What does the current interest rate tell us about the dominant economic system in the world?
The real interest rate in the country is minus 2.7% since the current interest rate is at 2% and the inflation rate is 4.7%. With this kind of economic and monetary environment, savers are losers and borrowers are winners. “Revving up economic activity” is the goal why BSP keeps interest rate at the current level.
Turning to mises.org for guidance on how to see this kind of environment, I stumbled upon Murray N. Rothbard’s article about The Interest Rate Question. According to him, this is one topic where “financial writers are mired in hopeless confusion.” If this is the case then, “how can we expect the public to make any sense of what is going on?”

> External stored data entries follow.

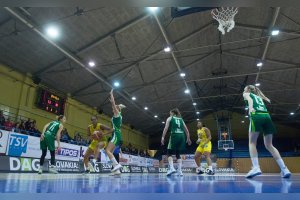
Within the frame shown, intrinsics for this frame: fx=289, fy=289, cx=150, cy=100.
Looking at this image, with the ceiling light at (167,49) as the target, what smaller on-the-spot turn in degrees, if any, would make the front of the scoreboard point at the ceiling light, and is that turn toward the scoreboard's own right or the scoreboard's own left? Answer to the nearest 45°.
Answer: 0° — it already faces it

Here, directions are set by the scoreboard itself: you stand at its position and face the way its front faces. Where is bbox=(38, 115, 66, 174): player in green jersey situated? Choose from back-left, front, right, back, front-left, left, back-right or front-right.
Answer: front-right

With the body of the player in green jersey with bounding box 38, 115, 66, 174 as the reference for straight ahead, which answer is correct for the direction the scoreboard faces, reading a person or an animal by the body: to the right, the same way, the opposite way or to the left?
to the right

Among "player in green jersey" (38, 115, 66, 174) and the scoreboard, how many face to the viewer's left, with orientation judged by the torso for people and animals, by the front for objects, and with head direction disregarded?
0

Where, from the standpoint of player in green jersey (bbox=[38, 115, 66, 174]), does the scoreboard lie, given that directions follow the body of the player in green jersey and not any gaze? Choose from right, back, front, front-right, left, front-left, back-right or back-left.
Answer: front-left

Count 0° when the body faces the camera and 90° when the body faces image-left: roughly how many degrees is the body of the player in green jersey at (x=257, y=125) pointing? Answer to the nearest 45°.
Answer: approximately 135°

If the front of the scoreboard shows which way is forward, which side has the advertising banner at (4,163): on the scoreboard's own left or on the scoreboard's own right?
on the scoreboard's own right

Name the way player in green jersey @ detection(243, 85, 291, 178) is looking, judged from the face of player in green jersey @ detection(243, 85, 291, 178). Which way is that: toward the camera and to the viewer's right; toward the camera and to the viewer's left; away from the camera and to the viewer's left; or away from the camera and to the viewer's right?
away from the camera and to the viewer's left

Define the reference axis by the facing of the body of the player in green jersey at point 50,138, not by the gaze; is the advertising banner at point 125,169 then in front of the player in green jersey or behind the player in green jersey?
in front

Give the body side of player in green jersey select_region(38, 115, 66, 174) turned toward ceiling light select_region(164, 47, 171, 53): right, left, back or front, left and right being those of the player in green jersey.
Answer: front

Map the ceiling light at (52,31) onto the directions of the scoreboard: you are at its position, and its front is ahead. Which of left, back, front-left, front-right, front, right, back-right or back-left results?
front-right

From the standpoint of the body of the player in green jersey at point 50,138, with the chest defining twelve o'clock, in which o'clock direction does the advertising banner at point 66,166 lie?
The advertising banner is roughly at 11 o'clock from the player in green jersey.

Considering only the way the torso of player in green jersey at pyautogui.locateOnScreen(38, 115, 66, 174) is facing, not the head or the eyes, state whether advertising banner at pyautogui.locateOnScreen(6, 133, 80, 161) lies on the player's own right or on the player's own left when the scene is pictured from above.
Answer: on the player's own left

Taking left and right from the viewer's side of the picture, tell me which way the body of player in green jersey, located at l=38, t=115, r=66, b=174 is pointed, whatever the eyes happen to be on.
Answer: facing away from the viewer and to the right of the viewer
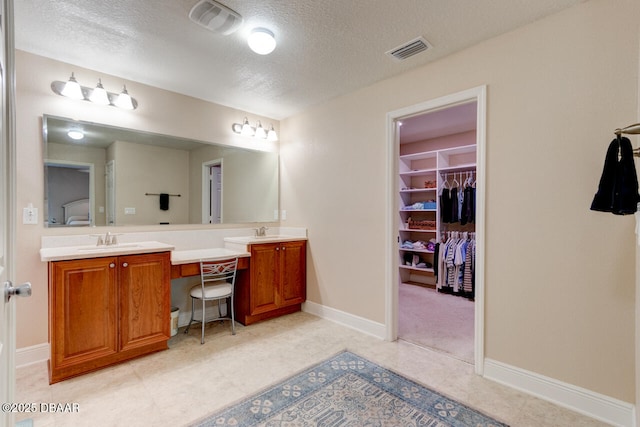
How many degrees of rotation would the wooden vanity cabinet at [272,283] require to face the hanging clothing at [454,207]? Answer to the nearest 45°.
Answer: approximately 45° to its left

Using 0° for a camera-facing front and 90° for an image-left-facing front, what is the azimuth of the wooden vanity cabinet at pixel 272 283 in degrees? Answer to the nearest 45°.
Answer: approximately 315°

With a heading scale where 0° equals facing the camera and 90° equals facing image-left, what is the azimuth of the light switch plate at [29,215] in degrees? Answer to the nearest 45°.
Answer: approximately 0°

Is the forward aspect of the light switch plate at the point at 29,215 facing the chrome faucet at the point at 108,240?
no

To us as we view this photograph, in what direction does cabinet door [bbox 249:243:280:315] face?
facing the viewer and to the right of the viewer

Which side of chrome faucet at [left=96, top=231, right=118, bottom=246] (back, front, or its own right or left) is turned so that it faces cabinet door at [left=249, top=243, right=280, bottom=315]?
left

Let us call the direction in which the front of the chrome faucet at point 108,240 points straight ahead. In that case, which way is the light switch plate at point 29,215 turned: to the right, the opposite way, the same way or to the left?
the same way

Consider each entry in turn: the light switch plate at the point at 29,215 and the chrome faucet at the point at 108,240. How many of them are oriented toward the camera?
2

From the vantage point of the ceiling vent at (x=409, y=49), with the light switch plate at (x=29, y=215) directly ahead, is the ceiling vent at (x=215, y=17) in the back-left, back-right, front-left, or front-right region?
front-left

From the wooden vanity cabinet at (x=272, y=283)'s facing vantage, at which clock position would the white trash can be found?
The white trash can is roughly at 4 o'clock from the wooden vanity cabinet.

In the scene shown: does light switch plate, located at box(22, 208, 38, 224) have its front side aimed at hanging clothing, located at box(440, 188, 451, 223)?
no

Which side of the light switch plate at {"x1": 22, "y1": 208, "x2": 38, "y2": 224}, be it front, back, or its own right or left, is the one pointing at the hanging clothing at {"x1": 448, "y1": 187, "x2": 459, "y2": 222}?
left

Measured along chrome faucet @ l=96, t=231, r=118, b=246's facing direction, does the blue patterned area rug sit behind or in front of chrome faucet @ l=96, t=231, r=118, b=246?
in front

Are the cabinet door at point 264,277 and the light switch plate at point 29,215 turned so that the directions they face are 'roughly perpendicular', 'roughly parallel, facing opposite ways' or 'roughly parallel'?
roughly parallel

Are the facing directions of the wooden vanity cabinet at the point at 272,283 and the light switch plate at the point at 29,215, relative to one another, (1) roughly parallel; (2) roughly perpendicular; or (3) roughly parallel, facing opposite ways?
roughly parallel

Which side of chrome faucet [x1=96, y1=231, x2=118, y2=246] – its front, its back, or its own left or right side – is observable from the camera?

And then at the middle section of the article, he identified the real cause of lower interest rates. He describes this as “a repeated injection of inflationary bank credit by the Fed (In our case, replace the Fed with BSP).” Such monetary policy will “keep the artificial and unsound economic boom going (in our current situation, “revving up economic activity”).”
Another interesting observation Rothbard wrote is about the international aspect to this interest rate problem. According to him, capital moves from an environment of low interest rates to higher ones:
If Rothbard’s analysis is correct, then the current monetary policy that we have in the country might cause capital flight into countries that offer higher interest rates.

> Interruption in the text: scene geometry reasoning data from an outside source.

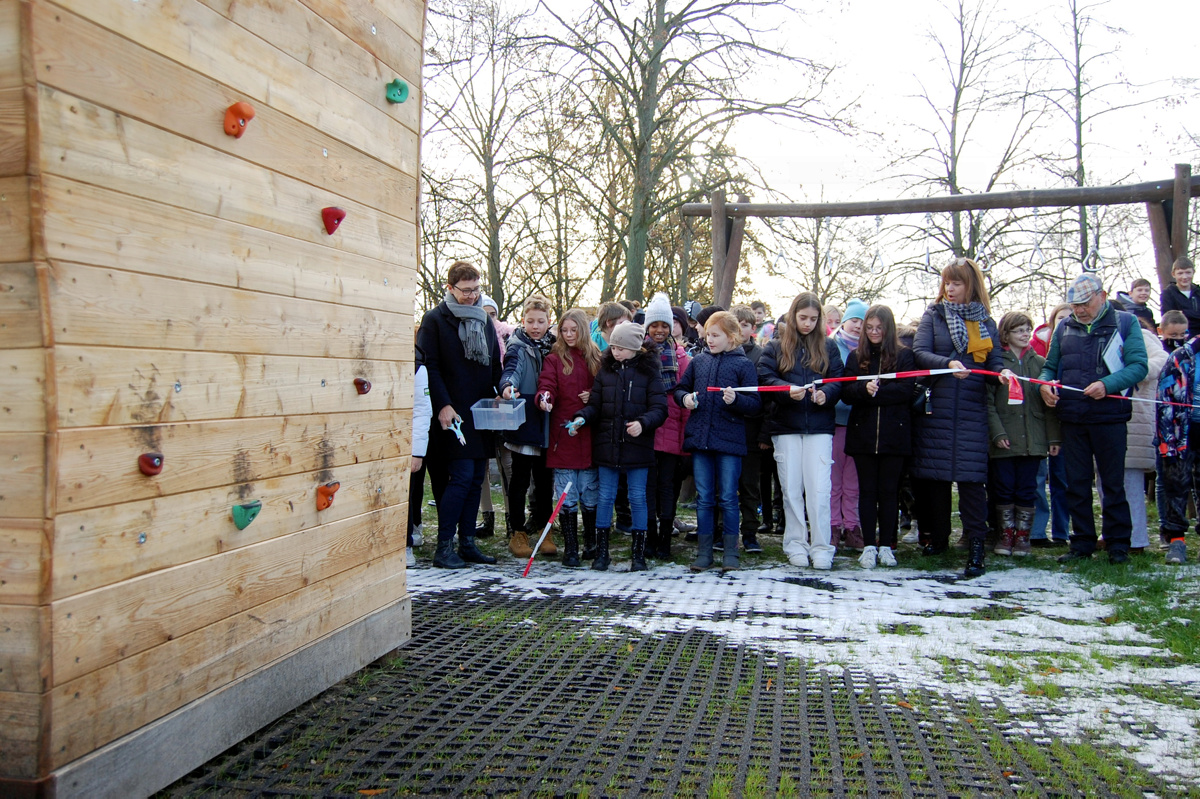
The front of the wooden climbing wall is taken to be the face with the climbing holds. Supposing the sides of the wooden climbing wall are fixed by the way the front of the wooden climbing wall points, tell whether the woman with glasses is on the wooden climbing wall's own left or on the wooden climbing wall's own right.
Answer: on the wooden climbing wall's own left

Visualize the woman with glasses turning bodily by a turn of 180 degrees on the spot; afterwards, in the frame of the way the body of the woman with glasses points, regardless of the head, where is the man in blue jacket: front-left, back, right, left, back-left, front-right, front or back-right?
back-right

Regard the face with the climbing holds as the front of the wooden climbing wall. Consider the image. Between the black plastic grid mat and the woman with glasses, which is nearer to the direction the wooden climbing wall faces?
the black plastic grid mat

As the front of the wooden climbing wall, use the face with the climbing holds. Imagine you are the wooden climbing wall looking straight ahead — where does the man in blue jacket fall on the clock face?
The man in blue jacket is roughly at 10 o'clock from the wooden climbing wall.

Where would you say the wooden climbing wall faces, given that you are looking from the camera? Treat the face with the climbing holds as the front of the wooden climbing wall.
facing the viewer and to the right of the viewer

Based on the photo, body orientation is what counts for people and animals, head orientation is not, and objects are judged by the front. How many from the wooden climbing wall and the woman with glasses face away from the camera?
0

Rothbard then concludes his article by saying that his students should not blame him if they find the question of interest rates and other topics like inflation, money and banking, and business cycles complicated. The answer to the question can be easily understood if not for government’s interference.

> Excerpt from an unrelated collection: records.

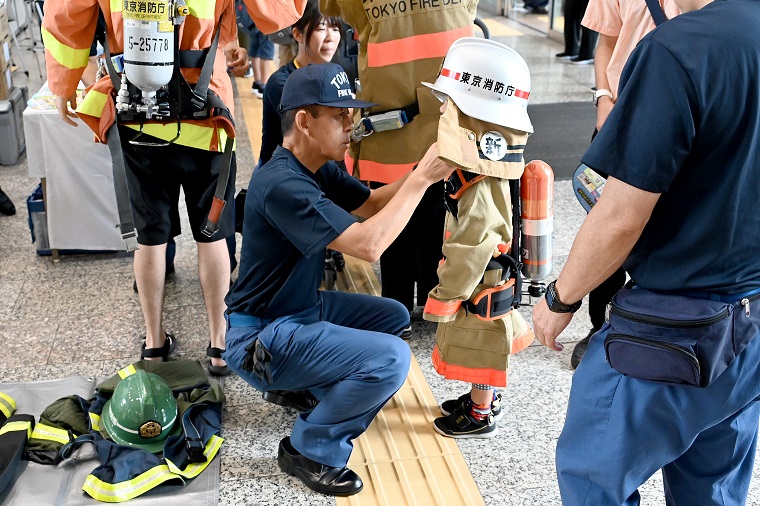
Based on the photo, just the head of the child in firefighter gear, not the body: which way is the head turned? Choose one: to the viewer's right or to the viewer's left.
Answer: to the viewer's left

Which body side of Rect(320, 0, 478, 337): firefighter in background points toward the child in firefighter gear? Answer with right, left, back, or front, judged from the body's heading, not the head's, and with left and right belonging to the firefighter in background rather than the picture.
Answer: back

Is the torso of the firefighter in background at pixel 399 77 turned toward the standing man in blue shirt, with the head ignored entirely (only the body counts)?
no

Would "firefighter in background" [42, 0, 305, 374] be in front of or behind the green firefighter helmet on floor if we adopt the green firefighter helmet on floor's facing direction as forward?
behind

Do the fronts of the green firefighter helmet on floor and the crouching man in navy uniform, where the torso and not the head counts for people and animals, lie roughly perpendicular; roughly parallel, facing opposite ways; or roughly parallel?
roughly perpendicular

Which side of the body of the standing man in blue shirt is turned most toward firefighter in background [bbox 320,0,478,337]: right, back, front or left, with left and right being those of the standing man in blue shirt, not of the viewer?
front

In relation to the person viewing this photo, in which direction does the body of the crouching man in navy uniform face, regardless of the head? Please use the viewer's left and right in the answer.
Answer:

Murray N. Rothbard and other economists from the Austrian school reject the mainstream narrative that capitalism is the dominant economic system in the world today. Instead, they think that the current economic crisis the world is experiencing right now is not because capitalism has failed. In reality, it is because of economic and monetary policies created to replace capitalism. Economic and monetary policies such as minimum wage rate, credit expansion, and lower interest rates are not characteristics of capitalism. Though reality is difficult to accept. Ludwig von Mises calls these policies as socialism in practice with the external appearance of capitalism. In his magnum opus, the Human Action, Mises further provided institutional proof that what we have as a dominant economic system in the world today is not capitalism. Our existing monetary system is not connected to anything of value, but purely fiat. We also have central banking and a redistributionist and confiscatory tax policy. Add to them, the interference with price structure, currency and credit expansion, and welfarism. Mises argued that in reality, the spirit that shaped all these policies permeate college textbooks and periodicals. This spirit inspires teachers, theologians, and politicians and its influence can be seen in party platforms, plays, and even novels.